Q: Can leadership be learnt? In other words, how can a manager become a leader?
A: Yes, leadership is a performance art that one learns. An attitude of leadership can be cultivated by anyone by recognising the weaknesses in his area of work and then making improvements to overcome them. Simply put, critique your performance, get feedback and keep getting better.

Q:What is the role of a professional leader in a promoter-driven company?
A:My role is to provide periodic guidance and knock down obstacles in their way. Within the company, people have been promoted and treated on merit. That explains the zero attrition rate among senior professionals at Woodland.

Q:What is the role of a leader in times of a slowdown?
A:I think it is only in such times that you can differentiate a good leader from an average one. Every crisis presents an opportunity and a good leader is excited by it.

Q:How important is the role of communication in leadership?
A:Good communication not only helps to lead effectively, but it also helps to lead ethically. By understanding the process and role of communication, as well as the channels through which communication flows, leaders can increase their effectiveness and accomplish their objectives more optimally.

Q:Can you share some of your experiences during your career where may have been called upon to take decisions on retrenchment and downsizing?
A:I try to be fully involved in the hiring process, especially for middle and senior management roles. We have always tried to keep a lean organisational structure which can sustain the market high and lows, while delivering efficiently on the key parameters. Personally, I believe that the real cost of layoffs is much more when viewed in the long term. Not only does the employees’ morale take a hit, but the company also sees a downward spiral, since a lot of factors are at play when employees are laid-off.
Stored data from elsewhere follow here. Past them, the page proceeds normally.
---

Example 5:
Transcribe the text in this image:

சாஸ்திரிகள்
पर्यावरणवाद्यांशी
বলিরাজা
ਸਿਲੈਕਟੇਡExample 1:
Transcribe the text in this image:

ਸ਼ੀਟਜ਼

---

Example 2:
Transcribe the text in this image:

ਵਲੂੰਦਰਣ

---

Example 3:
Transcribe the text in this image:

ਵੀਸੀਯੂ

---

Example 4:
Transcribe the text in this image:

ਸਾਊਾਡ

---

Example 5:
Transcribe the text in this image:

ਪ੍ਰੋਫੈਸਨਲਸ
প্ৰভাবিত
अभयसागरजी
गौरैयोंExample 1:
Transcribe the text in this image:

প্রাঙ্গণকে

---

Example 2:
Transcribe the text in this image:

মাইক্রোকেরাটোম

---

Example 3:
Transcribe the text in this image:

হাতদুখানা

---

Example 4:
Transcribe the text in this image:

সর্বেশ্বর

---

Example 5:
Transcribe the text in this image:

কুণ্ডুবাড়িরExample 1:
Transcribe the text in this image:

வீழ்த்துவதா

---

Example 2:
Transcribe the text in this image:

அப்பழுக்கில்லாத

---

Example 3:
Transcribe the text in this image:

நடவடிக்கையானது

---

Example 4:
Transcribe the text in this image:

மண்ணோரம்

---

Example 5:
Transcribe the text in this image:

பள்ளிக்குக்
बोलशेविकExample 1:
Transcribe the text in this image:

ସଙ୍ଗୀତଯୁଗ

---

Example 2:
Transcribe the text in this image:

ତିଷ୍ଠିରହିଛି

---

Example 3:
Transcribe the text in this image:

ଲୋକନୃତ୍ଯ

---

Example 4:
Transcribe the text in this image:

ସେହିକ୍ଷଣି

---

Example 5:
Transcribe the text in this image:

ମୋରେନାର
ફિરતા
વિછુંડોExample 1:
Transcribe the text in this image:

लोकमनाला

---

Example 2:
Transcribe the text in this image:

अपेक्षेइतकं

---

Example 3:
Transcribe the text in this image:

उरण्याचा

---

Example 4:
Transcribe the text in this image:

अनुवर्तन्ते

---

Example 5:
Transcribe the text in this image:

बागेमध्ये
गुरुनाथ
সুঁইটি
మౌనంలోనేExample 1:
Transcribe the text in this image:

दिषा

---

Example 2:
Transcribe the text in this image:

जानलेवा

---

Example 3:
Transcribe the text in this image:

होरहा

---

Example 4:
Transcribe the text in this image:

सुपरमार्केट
Q:What has been the biggest leadership challenge you’ve faced?
A:Embracing change, and convincing stakeholders that it is good for them when the company sometimes asks them to come out of their comfort zones. The hard part is all of us react differently to change and that’s where leadership comes to play. We have to do the right thing but the hardest time in any transformation is when the results haven’t arrived and no one knows exactly when they will. Doing it the slow way, organically, can set us back - while any missteps can translate into expensive mistakes.
 
Q:Who are the leaders that have inspired you?
A:There are many CEOs and leaders whom I admire. If I had to pick one it would be Jack Welch. He has the aggression to win, together with integrity. I also admire Bill Gates. Steve Jobs is another leader that I admire for his sheer creativity and his refusal to accept mediocrity.
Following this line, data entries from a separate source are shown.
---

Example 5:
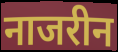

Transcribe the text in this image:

नाजरीन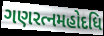
ગણરત્નમહોદધિ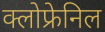
क्लोफ्रेनिलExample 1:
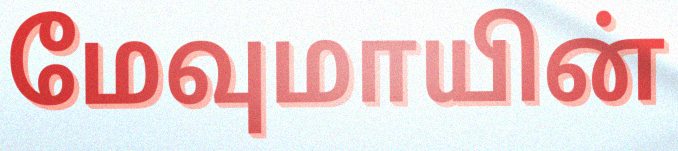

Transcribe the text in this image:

மேவுமாயின்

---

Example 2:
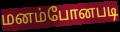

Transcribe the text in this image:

மனம்போனபடி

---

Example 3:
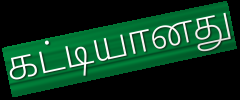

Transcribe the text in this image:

கட்டியானது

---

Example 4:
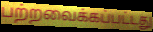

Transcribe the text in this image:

பற்றவைக்கப்பட்டது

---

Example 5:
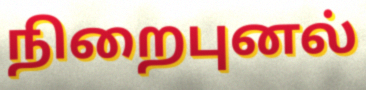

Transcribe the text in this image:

நிறைபுனல்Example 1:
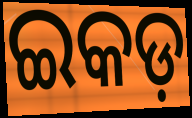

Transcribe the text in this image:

ଇକଡ଼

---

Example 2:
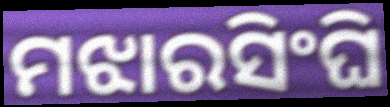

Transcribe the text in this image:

ମଝାରସିଂଘି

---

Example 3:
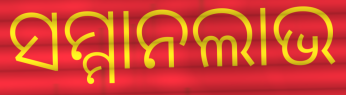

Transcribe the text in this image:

ସମ୍ମାନଲାଭ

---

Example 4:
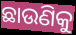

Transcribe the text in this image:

ଛାଉଣିକୁ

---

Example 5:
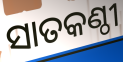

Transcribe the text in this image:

ସାତକଣ୍ଠୀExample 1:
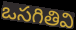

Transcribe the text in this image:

ఒసగితివి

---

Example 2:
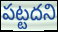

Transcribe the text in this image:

పట్టదని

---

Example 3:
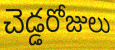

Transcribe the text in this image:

చెడ్డరోజులు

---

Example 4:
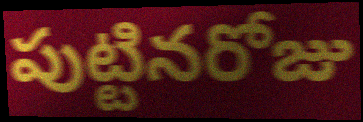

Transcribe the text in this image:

పుట్టినరోజు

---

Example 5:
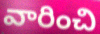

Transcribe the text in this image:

వారించి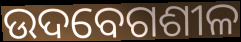
ଉଦବେଗଶୀଳ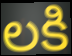
లకి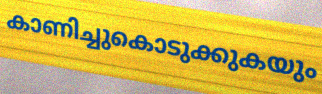
കാണിച്ചുകൊടുക്കുകയും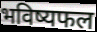
भविष्यफलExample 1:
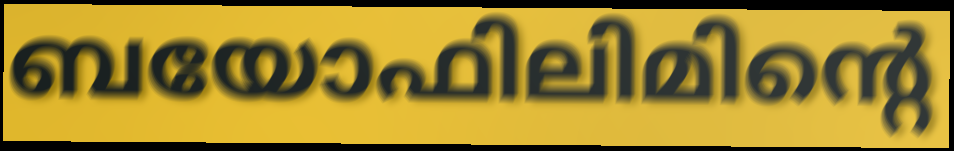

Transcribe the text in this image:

ബയോഫിലിമിന്റെ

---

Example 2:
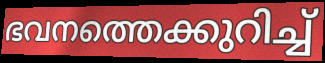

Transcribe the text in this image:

ഭവനത്തെക്കുറിച്ച്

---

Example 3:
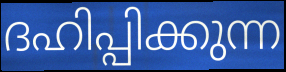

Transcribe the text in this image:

ദഹിപ്പിക്കുന്ന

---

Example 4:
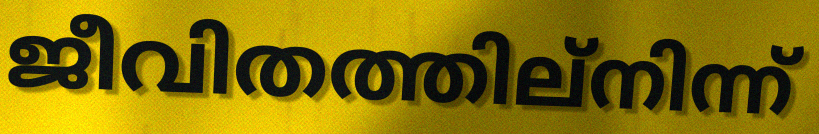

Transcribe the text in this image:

ജീവിതത്തില്നിന്ന്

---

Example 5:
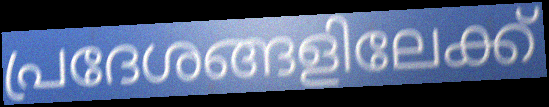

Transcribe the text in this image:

പ്രദേശങ്ങളിലേക്ക്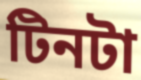
টিনটাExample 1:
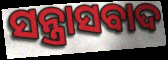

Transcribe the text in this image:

ସନ୍ତ୍ରାସବାଦ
Q:What is the worst decision you have taken as a leader?
A:Decision making is easy, but gooddecision making isn’t. Also, making the unpopular but right decision is much harder than choosing an alternative that people will find the most acceptable.
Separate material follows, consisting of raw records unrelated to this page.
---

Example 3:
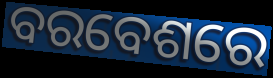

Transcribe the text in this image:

ବରବେଶରେ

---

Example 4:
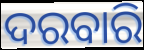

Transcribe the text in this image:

ଦରବାରି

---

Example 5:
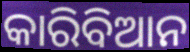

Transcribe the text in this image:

କାରିବିଆନ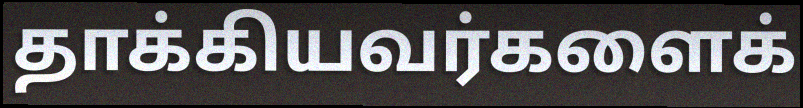
தாக்கியவர்களைக்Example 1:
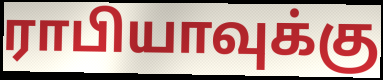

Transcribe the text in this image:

ராபியாவுக்கு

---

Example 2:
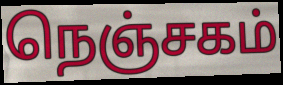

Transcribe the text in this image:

நெஞ்சகம்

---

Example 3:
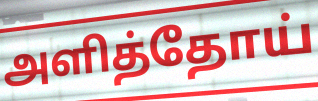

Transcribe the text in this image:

அளித்தோய்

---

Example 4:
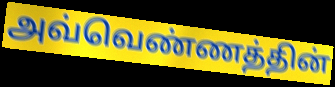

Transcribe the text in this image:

அவ்வெண்ணத்தின்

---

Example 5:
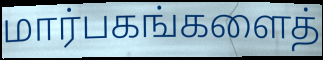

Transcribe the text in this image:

மார்பகங்களைத்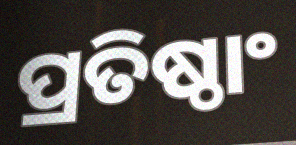
ପ୍ରତିଷ୍ଠାଂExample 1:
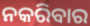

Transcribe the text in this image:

ନକରିବାର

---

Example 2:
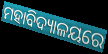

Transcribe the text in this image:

ମହାବିଦ୍ୟାଳୟରେ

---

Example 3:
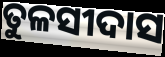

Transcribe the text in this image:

ତୁଳସୀଦାସ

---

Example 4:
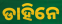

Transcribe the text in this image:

ଡାହିନେ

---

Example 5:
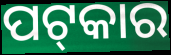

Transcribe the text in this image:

ପଟ୍‌କାର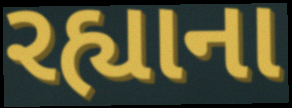
રહ્યાના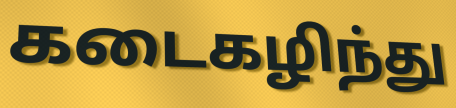
கடைகழிந்துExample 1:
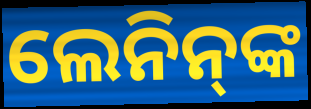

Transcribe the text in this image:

ଲେନିନ୍‌ଙ୍କ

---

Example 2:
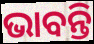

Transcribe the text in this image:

ଭାବନ୍ତି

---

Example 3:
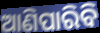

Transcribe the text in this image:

ଆଣିପାରିବି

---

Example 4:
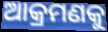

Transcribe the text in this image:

ଆକ୍ରମଣକୁ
Q:What is the best decision that you have taken as a leader?
A:There have been many but one of them was to enter India at the time when it was “looking” like an exciting market. We grabbed the opportunity at the right time and today, we are aggressively growing in the most exciting market in the world.

Q:What is the biggest leadership lesson that you have learnt?
A:The best way to make a ‘defining-moment’ decision is to study all the facts, learn everything you can about the circumstances you’re in, evaluate all the pros and cons, undetake a thorough cost-benefit analysis, and then make your decision. It’s really got to be well thought out.

Q:What is your leadership mantra?   
A:Be open, be transparent and be authentic.